Former student: “Teachers that sometimes break out into song are never boring”

Brian Bech Nielsen says that he misses his teaching, and former students describe him as a very lively teacher.

Even though it’s quite a few years since 2005, when Jakob Arendt Rasmussen was a second-year PhD scholar of Physics at iNANO, he still clearly remembers being taught an autumn semester of quantum mechanics by Brian Bech Nielsen.

“He was really lively, and teachers like Brian who sometimes break out into song are never boring. He was always in good spirits, knowing that the subject he taught was highly abstract.”

After the breaks Bech Nielsen sometimes started a new session by shouting the words: “I feel good!”

“This was a great way to grab our attention and call us to order,” explains Jakob Arendt Rasmussen. He also describes Bech Nielsen as “a great communicator” and a very pleasant person.

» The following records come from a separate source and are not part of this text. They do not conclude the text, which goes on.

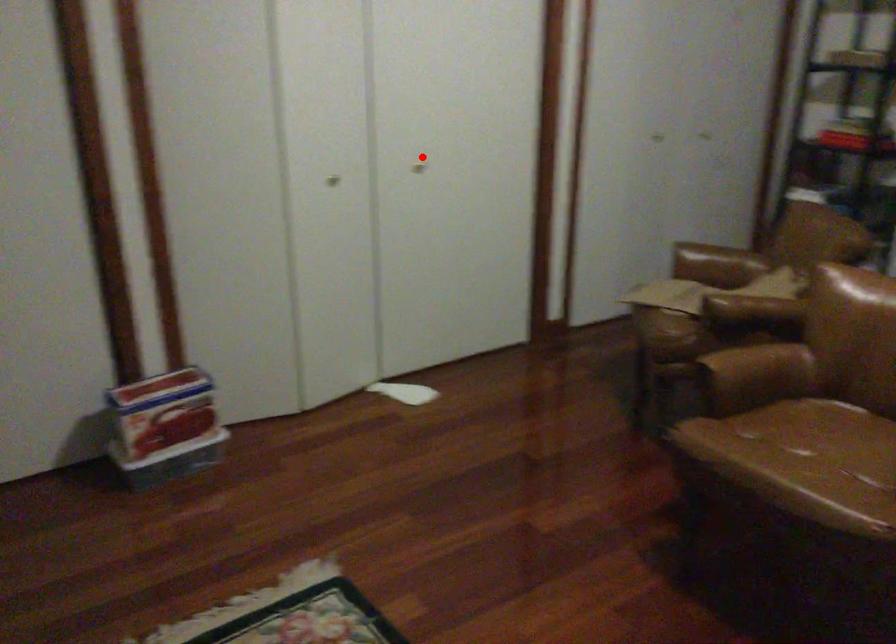
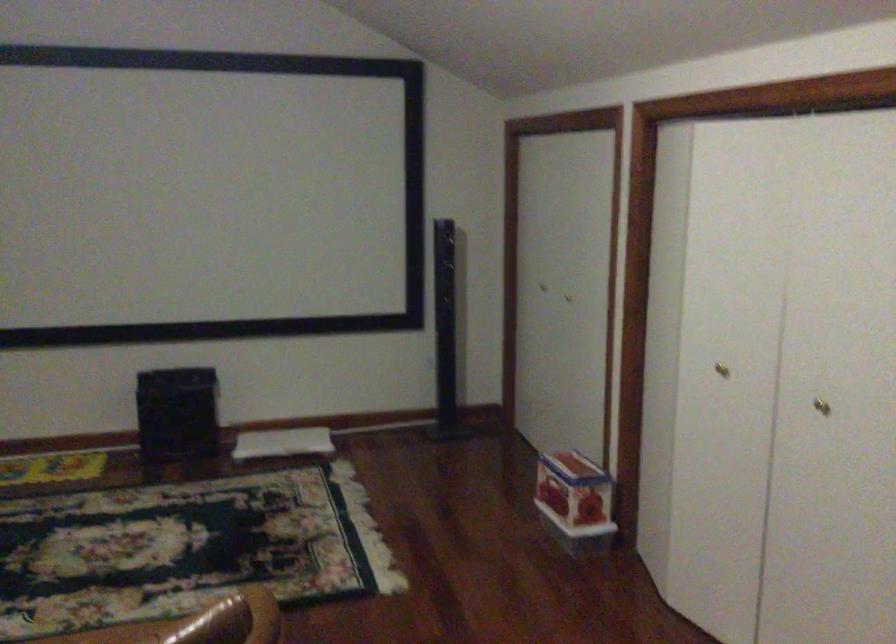
Where in the second image is the point corresponding to the highlighted location from the first image?

(821, 406)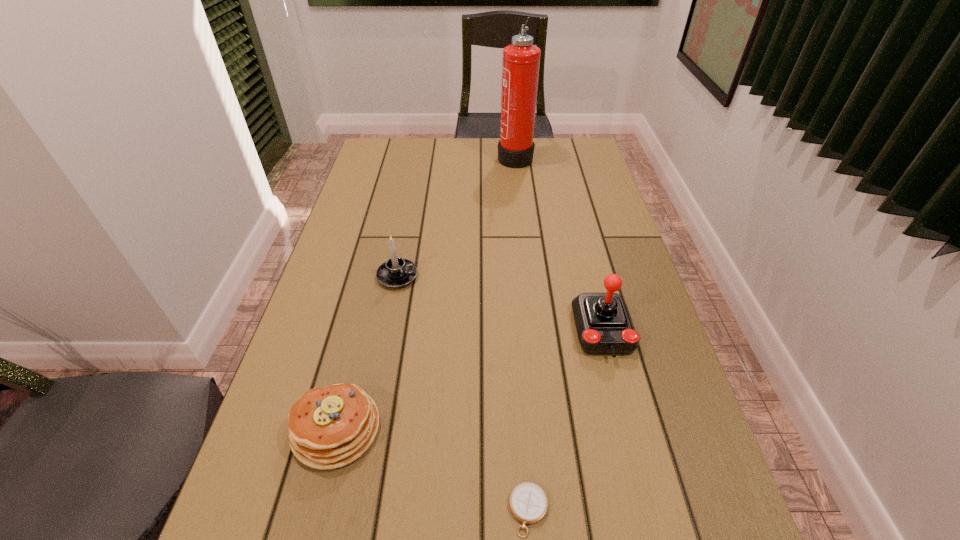
Locate an element on the screen. The width and height of the screenshot is (960, 540). vacant region located 0.070m on the front-facing side of the farthest object is located at coordinates (478, 156).

In order to click on vacant space located on the front-facing side of the farthest object in this screenshot , I will do `click(429, 156)`.

This screenshot has height=540, width=960. I want to click on vacant space located 0.160m on the base of the rightmost object, so click(629, 434).

Locate an element on the screen. Image resolution: width=960 pixels, height=540 pixels. vacant area situated with a handle on the side of the fourth nearest object is located at coordinates (437, 276).

This screenshot has height=540, width=960. I want to click on free region located 0.160m on the right of the second shortest object, so click(x=462, y=428).

At what (x,y) coordinates should I click in order to perform the action: click on vacant space located 0.390m on the back of the shortest object. Please return your answer as a coordinate pair (x, y). Image resolution: width=960 pixels, height=540 pixels. Looking at the image, I should click on (515, 318).

The width and height of the screenshot is (960, 540). In order to click on object that is at the far edge in this screenshot , I will do `click(520, 68)`.

The height and width of the screenshot is (540, 960). I want to click on candle holder present at the left edge, so click(396, 272).

This screenshot has height=540, width=960. In order to click on pancake located in the left edge section of the desktop in this screenshot , I will do `click(331, 427)`.

This screenshot has height=540, width=960. I want to click on object that is at the right edge, so click(604, 326).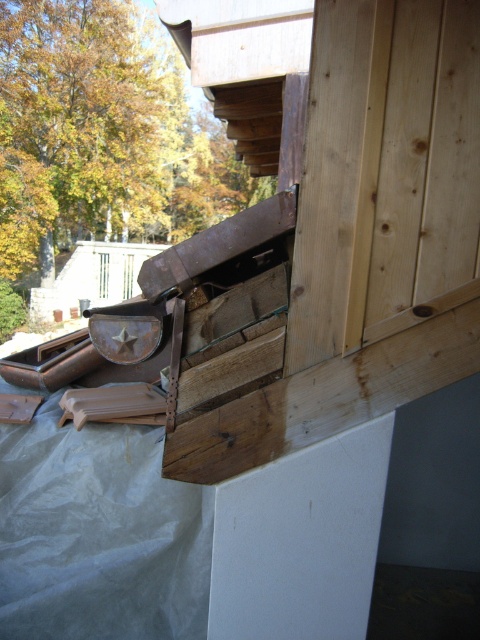
Where is `brown wood window at upper center`? The height and width of the screenshot is (640, 480). brown wood window at upper center is located at coordinates (104, 275).

Between point (107, 285) and point (128, 269), which one is positioned in front?

Point (128, 269) is in front.

Who is more distant from viewer, (99, 280) or (132, 276)?

The point (99, 280) is behind.

I want to click on brown wood window at upper center, so click(x=104, y=275).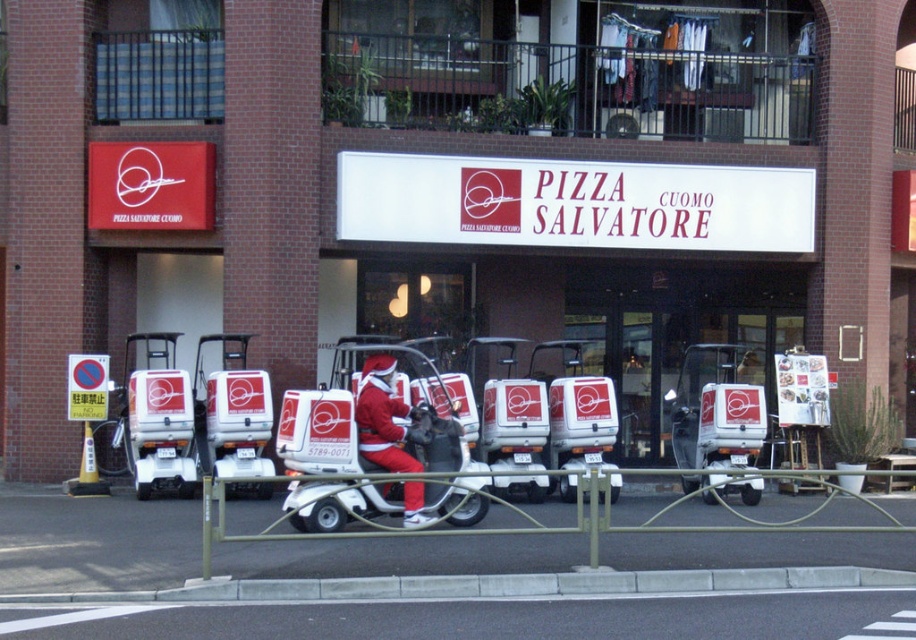
You are a delivery person who needs to load a large pizza box onto a vehicle. You see a white matte golf cart at center and a santa claus costume at center. Which vehicle can accommodate the large pizza box based on their widths?

The white matte golf cart at center has a larger width than the santa claus costume at center, so the large pizza box can be accommodated on the white matte golf cart at center.

You are a delivery driver who needs to load a large pizza box onto the vehicle. The box measures 1.2 meters in length. Which vehicle, the white matte golf cart at center or the santa claus costume at center, can accommodate the pizza box based on their sizes?

The white matte golf cart at center has a larger size compared to the santa claus costume at center, so the pizza box can be accommodated on the white matte golf cart at center.

Based on the photo, you are a customer standing in front of the Pizza Salvatore Cuomo restaurant. You see a white matte golf cart at center and a santa claus costume at center. Which object is positioned to the right?

The white matte golf cart at center is positioned to the right of the santa claus costume at center.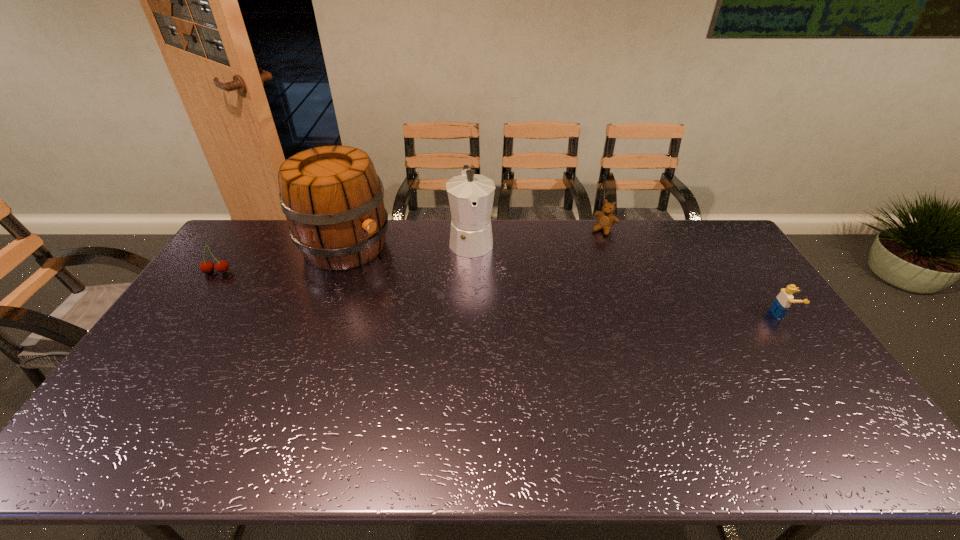
Locate an element on the screen. The width and height of the screenshot is (960, 540). object that is at the right edge is located at coordinates (783, 301).

The image size is (960, 540). Find the location of `vacant space at the far edge of the desktop`. vacant space at the far edge of the desktop is located at coordinates (547, 252).

Locate an element on the screen. The height and width of the screenshot is (540, 960). vacant region at the near edge of the desktop is located at coordinates (541, 402).

Where is `vacant space at the left edge of the desktop`? The image size is (960, 540). vacant space at the left edge of the desktop is located at coordinates (190, 356).

This screenshot has width=960, height=540. In the image, there is a desktop. In order to click on vacant space at the right edge in this screenshot , I will do `click(762, 359)`.

Where is `free space between the cherry and the second object from left to right`? free space between the cherry and the second object from left to right is located at coordinates (281, 259).

The height and width of the screenshot is (540, 960). In order to click on vacant area that lies between the fourth object from left to right and the nearest object in this screenshot , I will do `click(693, 272)`.

Locate an element on the screen. unoccupied area between the Lego and the fourth object from left to right is located at coordinates (693, 272).

Locate an element on the screen. Image resolution: width=960 pixels, height=540 pixels. empty location between the teddy bear and the nearest object is located at coordinates (693, 272).

Locate an element on the screen. This screenshot has height=540, width=960. vacant area that lies between the rightmost object and the third object from left to right is located at coordinates (627, 277).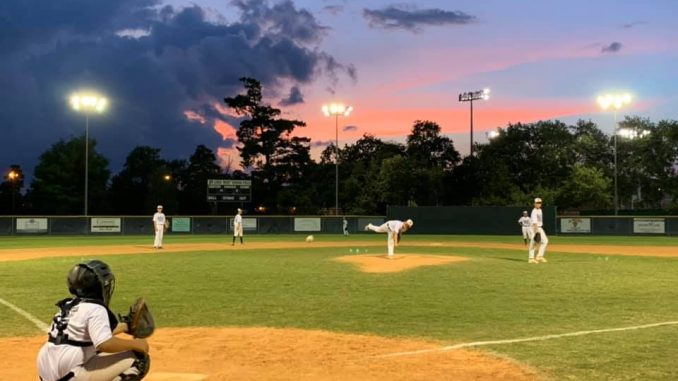
What are the coordinates of `plate` in the screenshot? It's located at (158, 375).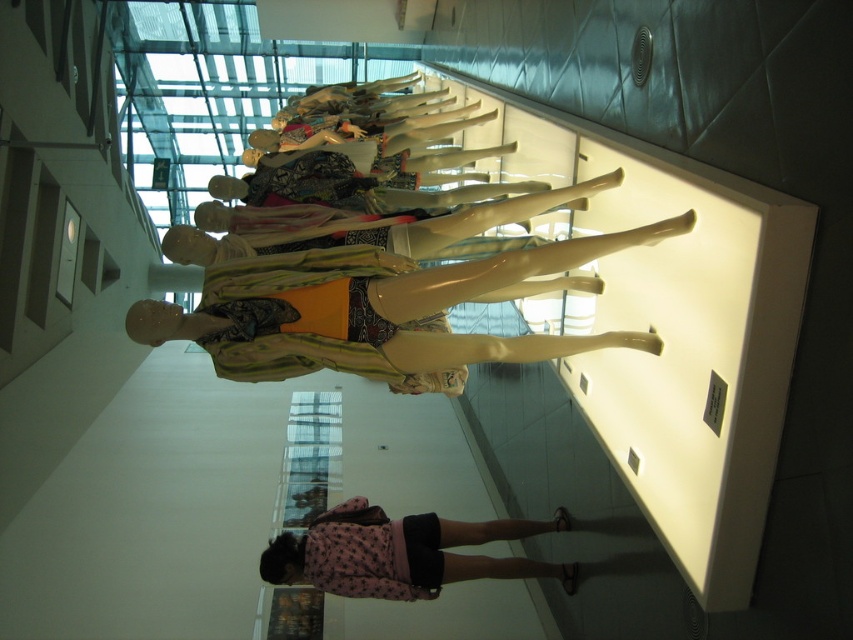
Does matte yellow mannequin at center appear over pink fabric dress at lower center?

Yes, matte yellow mannequin at center is above pink fabric dress at lower center.

Which is below, matte yellow mannequin at center or pink fabric dress at lower center?

pink fabric dress at lower center is lower down.

Which is in front, point (329, 104) or point (347, 596)?

Point (347, 596)

Identify the location of matte yellow mannequin at center. Image resolution: width=853 pixels, height=640 pixels. (373, 280).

“You have to actually BE Brian to lecture in his own particular style,” he concludes.

A teacher who cared

The fact that Bech Nielsen wasn’t afraid to break out into song in the middle of a lecture is confirmed by Jens Holbech, who is now a senior consultant at the dean’s office of Science & Technology.

“He sometimes sang a whole song a cappella. We loved it – and he actually has a really good voice!”

Jens Holbech was taught solid state physics by Brian Bech Nielsen back in the 1990s, and he also describes him as a teacher who cared.

“If anyone was absent from his lectures a couple of times in a row, he sometimes asked them in the break whether they were doing alright, or whether they needed any help.”

“I also remember him as a hugely enthusiastic and ambitious teacher who was always well prepared and very anxious that we should get something out of his lectures. He was a good communicator, you could sense that he’d thought a lot about the best way of presenting his material, and he’d clearly used the experiences and feedback gained from previous lectures. He dared to show us who he was, so we got an impression of the man behind the teacher’s mask.”